## EXERCISE DATA
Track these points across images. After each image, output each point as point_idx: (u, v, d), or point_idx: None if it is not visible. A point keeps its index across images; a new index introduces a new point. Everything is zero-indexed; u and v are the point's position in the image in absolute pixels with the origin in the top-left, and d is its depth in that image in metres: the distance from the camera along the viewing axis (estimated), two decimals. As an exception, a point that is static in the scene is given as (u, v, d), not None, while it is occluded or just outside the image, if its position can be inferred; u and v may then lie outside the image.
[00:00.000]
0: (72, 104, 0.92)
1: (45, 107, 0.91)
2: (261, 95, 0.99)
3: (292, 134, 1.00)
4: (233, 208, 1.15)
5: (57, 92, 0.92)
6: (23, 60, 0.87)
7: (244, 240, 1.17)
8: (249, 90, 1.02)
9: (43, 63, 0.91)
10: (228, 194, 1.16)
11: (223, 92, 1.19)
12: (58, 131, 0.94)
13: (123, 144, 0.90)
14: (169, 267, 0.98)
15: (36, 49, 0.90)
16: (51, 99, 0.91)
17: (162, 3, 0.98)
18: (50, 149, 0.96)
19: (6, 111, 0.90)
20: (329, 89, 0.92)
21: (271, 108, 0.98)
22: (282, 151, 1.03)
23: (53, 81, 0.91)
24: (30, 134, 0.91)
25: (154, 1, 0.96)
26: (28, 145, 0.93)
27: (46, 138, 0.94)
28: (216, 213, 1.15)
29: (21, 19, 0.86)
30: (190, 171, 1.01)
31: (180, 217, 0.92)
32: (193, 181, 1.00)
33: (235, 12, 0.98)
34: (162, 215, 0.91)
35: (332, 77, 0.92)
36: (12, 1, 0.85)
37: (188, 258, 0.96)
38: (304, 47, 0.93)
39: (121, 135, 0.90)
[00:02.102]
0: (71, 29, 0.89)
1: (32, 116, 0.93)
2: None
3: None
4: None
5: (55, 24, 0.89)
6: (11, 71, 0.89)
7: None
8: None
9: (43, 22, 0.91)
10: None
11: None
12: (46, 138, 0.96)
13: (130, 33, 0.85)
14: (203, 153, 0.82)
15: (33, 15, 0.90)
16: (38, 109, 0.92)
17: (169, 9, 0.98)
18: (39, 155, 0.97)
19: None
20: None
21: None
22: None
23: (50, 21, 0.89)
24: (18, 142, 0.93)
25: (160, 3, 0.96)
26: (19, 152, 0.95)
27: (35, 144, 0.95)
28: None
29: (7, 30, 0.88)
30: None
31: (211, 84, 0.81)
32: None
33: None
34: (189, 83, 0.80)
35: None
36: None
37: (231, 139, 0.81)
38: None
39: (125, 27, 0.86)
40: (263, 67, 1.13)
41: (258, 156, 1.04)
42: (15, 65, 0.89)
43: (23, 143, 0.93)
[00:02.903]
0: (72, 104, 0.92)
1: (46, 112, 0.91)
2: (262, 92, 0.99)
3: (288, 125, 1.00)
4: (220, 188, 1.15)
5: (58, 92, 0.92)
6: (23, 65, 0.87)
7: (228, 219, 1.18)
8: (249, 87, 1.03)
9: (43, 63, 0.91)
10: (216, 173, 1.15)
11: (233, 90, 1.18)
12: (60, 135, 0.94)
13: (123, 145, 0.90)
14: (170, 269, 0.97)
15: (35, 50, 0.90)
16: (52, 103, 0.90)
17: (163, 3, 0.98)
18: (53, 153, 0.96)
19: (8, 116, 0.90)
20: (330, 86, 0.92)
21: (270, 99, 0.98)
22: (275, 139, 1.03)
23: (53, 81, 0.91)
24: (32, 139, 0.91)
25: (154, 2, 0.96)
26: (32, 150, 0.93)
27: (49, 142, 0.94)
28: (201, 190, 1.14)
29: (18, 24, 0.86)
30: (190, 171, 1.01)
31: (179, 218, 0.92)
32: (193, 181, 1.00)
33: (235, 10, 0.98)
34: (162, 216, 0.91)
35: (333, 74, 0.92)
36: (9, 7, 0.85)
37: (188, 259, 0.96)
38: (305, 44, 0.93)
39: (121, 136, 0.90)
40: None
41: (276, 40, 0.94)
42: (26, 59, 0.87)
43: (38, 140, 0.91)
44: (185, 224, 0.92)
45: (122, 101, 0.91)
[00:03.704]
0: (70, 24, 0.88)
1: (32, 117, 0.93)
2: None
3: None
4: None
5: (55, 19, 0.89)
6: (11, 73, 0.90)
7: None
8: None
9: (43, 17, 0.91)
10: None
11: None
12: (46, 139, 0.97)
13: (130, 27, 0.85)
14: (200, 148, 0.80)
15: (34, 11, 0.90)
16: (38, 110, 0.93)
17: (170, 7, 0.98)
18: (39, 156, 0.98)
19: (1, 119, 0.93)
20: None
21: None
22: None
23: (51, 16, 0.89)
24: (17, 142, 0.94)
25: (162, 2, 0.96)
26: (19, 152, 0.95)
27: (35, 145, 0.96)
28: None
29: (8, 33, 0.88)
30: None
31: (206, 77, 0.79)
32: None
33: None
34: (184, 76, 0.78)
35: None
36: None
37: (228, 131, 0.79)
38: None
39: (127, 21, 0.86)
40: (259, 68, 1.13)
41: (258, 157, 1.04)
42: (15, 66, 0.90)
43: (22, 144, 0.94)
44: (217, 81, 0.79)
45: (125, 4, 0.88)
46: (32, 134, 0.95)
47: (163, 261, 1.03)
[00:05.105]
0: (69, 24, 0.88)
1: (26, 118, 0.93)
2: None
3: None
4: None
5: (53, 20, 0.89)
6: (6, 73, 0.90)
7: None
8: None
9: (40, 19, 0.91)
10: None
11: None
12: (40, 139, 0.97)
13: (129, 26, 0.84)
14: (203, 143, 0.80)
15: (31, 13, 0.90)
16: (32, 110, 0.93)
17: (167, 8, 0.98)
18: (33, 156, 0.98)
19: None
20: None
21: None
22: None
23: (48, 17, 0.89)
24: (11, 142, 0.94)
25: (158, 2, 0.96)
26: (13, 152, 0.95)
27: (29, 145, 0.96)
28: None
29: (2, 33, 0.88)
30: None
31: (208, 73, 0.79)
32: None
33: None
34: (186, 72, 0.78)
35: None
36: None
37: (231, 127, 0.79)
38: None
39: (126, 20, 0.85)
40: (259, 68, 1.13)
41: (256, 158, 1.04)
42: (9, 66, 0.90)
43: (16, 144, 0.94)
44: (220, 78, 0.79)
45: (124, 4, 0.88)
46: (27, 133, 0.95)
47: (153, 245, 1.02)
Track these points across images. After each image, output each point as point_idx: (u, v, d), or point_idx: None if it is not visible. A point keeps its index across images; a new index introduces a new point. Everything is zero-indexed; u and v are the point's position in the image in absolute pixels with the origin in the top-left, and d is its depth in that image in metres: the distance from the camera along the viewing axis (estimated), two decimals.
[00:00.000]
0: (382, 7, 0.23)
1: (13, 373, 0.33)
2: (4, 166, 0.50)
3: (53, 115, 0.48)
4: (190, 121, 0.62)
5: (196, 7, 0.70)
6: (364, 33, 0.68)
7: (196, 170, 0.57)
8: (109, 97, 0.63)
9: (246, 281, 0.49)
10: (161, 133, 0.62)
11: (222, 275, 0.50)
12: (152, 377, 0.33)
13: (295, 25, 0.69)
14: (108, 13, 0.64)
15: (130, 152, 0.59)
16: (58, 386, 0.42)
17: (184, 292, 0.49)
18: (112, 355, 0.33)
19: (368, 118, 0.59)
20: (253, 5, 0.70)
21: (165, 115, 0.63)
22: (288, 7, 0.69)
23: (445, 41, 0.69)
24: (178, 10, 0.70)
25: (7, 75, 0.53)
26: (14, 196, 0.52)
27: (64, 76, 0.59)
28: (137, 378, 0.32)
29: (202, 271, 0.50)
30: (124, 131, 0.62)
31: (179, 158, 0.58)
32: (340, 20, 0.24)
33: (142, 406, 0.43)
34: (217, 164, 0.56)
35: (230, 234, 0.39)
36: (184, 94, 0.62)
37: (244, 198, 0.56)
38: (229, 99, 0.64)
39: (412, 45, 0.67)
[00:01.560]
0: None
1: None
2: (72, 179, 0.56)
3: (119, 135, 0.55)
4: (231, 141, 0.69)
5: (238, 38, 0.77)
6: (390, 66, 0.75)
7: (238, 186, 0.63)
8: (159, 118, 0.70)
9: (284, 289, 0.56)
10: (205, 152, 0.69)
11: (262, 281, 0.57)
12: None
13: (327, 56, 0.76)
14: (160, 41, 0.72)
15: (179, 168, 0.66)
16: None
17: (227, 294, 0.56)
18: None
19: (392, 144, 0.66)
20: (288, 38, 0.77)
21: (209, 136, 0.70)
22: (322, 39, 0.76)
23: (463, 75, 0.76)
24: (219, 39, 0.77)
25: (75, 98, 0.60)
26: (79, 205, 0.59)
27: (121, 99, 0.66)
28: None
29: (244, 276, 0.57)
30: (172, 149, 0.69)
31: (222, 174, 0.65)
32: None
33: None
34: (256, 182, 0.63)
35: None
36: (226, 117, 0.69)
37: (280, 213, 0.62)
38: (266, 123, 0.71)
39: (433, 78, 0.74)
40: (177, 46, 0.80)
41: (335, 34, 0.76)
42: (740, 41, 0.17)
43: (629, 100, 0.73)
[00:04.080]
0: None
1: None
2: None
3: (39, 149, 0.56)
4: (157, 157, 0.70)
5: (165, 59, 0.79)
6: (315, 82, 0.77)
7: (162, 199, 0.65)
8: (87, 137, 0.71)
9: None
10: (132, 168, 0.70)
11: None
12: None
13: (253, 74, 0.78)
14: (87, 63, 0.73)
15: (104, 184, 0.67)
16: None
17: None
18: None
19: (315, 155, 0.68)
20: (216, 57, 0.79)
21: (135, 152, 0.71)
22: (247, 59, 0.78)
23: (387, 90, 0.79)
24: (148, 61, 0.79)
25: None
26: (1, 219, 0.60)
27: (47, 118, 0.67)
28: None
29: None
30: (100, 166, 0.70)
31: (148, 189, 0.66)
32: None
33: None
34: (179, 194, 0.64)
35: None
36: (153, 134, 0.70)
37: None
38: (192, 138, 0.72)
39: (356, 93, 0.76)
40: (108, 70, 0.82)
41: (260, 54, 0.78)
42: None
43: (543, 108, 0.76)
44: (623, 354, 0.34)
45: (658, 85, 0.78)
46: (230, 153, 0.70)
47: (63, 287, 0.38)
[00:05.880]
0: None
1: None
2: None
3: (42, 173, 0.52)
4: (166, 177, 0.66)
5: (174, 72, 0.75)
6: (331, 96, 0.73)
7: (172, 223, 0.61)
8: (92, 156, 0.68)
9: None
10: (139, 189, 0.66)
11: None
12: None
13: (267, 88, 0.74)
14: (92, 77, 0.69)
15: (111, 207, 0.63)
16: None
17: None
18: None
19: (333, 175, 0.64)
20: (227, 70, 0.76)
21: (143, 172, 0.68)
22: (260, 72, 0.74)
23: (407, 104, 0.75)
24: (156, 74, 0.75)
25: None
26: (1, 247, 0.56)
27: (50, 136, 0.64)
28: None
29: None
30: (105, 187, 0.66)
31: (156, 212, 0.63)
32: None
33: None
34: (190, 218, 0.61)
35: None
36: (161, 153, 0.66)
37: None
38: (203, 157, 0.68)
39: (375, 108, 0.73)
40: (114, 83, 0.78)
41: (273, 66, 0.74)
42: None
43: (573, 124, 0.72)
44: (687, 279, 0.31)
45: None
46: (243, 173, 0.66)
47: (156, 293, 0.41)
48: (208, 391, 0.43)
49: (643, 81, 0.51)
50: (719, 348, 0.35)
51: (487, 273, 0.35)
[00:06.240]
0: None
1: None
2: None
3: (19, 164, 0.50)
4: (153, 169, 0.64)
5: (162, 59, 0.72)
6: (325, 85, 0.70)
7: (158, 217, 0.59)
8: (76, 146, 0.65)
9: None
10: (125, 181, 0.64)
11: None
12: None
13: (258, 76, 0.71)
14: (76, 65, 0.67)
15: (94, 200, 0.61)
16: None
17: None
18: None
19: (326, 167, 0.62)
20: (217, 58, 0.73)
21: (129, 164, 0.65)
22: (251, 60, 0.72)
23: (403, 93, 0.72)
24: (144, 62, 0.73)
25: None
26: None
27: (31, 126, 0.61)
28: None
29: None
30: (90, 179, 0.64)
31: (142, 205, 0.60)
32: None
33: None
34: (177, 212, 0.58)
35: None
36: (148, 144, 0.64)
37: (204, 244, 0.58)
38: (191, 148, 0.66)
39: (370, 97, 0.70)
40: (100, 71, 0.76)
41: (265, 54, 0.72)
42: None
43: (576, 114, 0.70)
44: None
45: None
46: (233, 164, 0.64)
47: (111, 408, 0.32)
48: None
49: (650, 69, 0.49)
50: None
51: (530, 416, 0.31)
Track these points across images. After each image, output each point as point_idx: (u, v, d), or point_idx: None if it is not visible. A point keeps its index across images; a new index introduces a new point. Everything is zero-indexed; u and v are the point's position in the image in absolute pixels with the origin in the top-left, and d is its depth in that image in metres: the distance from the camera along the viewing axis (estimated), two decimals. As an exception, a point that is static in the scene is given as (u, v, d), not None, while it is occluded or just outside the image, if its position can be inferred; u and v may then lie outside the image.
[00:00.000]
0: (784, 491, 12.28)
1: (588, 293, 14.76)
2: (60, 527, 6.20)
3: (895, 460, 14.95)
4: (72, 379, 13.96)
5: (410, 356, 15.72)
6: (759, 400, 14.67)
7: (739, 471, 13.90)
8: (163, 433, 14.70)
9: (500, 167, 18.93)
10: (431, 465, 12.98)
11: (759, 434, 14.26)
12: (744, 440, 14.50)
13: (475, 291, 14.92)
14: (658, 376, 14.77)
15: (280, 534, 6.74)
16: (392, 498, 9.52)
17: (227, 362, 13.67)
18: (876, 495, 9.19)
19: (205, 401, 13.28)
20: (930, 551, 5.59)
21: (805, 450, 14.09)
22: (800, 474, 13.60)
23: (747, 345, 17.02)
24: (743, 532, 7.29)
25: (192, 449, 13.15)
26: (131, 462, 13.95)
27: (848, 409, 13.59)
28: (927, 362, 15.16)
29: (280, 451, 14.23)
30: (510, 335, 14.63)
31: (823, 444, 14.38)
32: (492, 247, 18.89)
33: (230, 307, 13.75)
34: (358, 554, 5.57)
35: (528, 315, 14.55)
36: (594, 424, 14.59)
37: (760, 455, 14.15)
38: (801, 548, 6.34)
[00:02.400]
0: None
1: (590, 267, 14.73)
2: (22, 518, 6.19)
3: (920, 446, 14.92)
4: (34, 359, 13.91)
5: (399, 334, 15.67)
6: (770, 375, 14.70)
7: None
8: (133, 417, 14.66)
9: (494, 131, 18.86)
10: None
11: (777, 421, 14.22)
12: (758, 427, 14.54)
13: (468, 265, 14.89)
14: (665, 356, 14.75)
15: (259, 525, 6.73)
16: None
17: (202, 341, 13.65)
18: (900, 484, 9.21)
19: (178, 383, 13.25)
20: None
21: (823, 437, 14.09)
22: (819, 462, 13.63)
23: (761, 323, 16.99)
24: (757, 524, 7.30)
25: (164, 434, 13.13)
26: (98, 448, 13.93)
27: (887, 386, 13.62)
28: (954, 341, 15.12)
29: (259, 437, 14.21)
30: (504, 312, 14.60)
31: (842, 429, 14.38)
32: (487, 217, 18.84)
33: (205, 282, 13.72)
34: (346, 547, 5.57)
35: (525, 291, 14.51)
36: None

## ABOUT THIS TASK
In the listing above, find the line with "39: (412, 45, 0.67)" and the line with "47: (63, 287, 0.38)"; set down exactly those two lines and every line between them, nothing more.

## YOUR SOLUTION
39: (412, 45, 0.67)
[00:01.560]
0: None
1: None
2: (72, 179, 0.56)
3: (119, 135, 0.55)
4: (231, 141, 0.69)
5: (238, 38, 0.77)
6: (390, 66, 0.75)
7: (238, 186, 0.63)
8: (159, 118, 0.70)
9: (284, 289, 0.56)
10: (205, 152, 0.69)
11: (262, 281, 0.57)
12: None
13: (327, 56, 0.76)
14: (160, 41, 0.72)
15: (179, 168, 0.66)
16: None
17: (227, 294, 0.56)
18: None
19: (392, 144, 0.66)
20: (288, 38, 0.77)
21: (209, 136, 0.70)
22: (322, 39, 0.76)
23: (463, 75, 0.76)
24: (219, 39, 0.77)
25: (75, 98, 0.60)
26: (79, 205, 0.59)
27: (121, 99, 0.66)
28: None
29: (244, 276, 0.57)
30: (172, 149, 0.69)
31: (222, 174, 0.65)
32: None
33: None
34: (256, 182, 0.63)
35: None
36: (226, 117, 0.69)
37: (280, 213, 0.62)
38: (266, 123, 0.71)
39: (433, 78, 0.74)
40: (177, 46, 0.80)
41: (335, 34, 0.76)
42: (740, 41, 0.17)
43: (629, 100, 0.73)
[00:04.080]
0: None
1: None
2: None
3: (39, 149, 0.56)
4: (157, 157, 0.70)
5: (165, 59, 0.79)
6: (315, 82, 0.77)
7: (162, 199, 0.65)
8: (87, 137, 0.71)
9: None
10: (132, 168, 0.70)
11: None
12: None
13: (253, 74, 0.78)
14: (87, 63, 0.73)
15: (104, 184, 0.67)
16: None
17: None
18: None
19: (315, 155, 0.68)
20: (216, 57, 0.79)
21: (135, 152, 0.71)
22: (247, 59, 0.78)
23: (387, 90, 0.79)
24: (148, 61, 0.79)
25: None
26: (1, 219, 0.60)
27: (47, 118, 0.67)
28: None
29: None
30: (100, 166, 0.70)
31: (148, 189, 0.66)
32: None
33: None
34: (179, 194, 0.64)
35: None
36: (153, 134, 0.70)
37: None
38: (192, 138, 0.72)
39: (356, 93, 0.76)
40: (108, 70, 0.82)
41: (260, 54, 0.78)
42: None
43: (543, 108, 0.76)
44: (623, 354, 0.34)
45: (658, 85, 0.78)
46: (230, 153, 0.70)
47: (63, 287, 0.38)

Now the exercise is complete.